Carmelized Banana Bread with King Arthur Flour & Browned Butter Glaze

Thank you King Arthur for Sponsoring this post.  All opinions are my own.



 Bread 4 TBSPs of butter, softened and divided 
3/4 Cup of packed dark brown sugar, or coconut sugar
 3 Medium-sized, ripe bananas, sliced 
1/2 Cup buttermilk (you can make your own by adding 1/2 tsp lemon juice to your milk and letting it sit for 5 minutes before adding to your batter) 
3 TBSPs of canola oil 
2 TBSPS of amber or gold rum 
2 Large eggs 
2 cups (or just a smidgeon less) King Arthur organic all-purpose flour (or your favorite gluten-free blend) 
3/4 Teaspoon of baking soda
 1/2 Teaspoon of salt 

 1/3 Cup of powdered sugar 
2 Teaspoons of Half and Half 

Make bread: 
 Preheat oven to 350°. Grease and flour a 9x5-inch metal loaf pan.

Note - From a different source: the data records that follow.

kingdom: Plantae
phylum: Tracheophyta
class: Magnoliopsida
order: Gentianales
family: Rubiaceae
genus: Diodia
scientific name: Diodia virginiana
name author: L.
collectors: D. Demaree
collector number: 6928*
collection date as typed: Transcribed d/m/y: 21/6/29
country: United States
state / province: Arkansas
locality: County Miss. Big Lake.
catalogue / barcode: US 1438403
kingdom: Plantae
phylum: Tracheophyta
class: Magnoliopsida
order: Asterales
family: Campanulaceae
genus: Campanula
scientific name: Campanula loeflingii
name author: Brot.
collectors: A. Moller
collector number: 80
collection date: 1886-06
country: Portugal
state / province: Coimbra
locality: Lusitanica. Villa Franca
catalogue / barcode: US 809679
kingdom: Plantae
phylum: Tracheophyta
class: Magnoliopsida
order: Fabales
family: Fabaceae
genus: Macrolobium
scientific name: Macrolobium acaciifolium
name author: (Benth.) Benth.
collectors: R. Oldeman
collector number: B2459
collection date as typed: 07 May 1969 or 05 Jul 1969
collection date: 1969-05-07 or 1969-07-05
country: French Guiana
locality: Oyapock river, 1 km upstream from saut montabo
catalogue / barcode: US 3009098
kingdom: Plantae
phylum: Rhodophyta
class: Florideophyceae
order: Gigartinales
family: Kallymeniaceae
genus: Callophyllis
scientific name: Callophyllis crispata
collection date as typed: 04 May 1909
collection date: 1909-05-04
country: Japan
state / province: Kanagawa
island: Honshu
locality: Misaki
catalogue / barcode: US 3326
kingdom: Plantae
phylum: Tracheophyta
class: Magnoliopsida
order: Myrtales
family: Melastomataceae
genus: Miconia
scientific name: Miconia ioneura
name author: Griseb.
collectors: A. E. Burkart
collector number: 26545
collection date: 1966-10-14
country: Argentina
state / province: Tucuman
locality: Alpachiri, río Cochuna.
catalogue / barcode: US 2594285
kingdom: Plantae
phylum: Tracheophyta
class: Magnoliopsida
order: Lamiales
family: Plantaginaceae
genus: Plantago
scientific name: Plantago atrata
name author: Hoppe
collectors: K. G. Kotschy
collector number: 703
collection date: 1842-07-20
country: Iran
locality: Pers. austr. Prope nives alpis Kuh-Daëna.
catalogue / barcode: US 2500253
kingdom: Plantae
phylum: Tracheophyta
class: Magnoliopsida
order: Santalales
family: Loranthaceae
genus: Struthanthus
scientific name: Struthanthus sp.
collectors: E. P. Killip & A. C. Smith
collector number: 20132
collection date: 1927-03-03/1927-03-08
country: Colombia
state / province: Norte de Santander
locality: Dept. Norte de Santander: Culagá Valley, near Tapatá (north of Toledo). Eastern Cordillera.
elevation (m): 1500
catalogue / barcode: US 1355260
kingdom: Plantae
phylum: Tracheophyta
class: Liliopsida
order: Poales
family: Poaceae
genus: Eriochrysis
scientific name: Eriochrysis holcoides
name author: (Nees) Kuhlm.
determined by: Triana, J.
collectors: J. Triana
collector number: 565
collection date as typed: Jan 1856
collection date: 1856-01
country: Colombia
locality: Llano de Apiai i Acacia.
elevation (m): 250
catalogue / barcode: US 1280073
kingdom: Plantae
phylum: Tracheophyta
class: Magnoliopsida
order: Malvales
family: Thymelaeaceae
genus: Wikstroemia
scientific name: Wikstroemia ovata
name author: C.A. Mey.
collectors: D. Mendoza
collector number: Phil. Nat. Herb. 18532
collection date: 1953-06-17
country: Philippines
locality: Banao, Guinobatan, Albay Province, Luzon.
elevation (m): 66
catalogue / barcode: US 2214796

Melt 3 tablespoons of butter in a large skillet over medium-high heat. Add brown sugar and bananas; sauté 4 minutes, stirring occasionally. Remove from heat; cool 10 minutes. Place banana mixture in a large bowl. Beat with a mixer at medium speed until smooth. Combine buttermilk and next 3 ingredients (through eggs). Combine flour, baking soda, and salt in a separate bowl. Add flour mixture and buttermilk mixture alternately to banana mixture, beginning and ending with flour mixture; beat at low speed just until combined. Scrape batter into greased loaf pan coated and bake at 350° for 1 hour, or until a wooden pick inserted in center comes out with moist crumbs clinging. Cool for 10 minutes in pan on a wire rack. Remove bread from pan, and cool on wire rack. 

  Make glaze: 
 Melt remaining 1 tablespoon butter in a small, heavy saucepan over medium-high heat. Cook 3 minutes or until butter begins to brown; remove from heat. Add powdered sugar and half-and-half, stirring with a whisk until smooth. Drizzle glaze over bread. Let stand until glaze sets.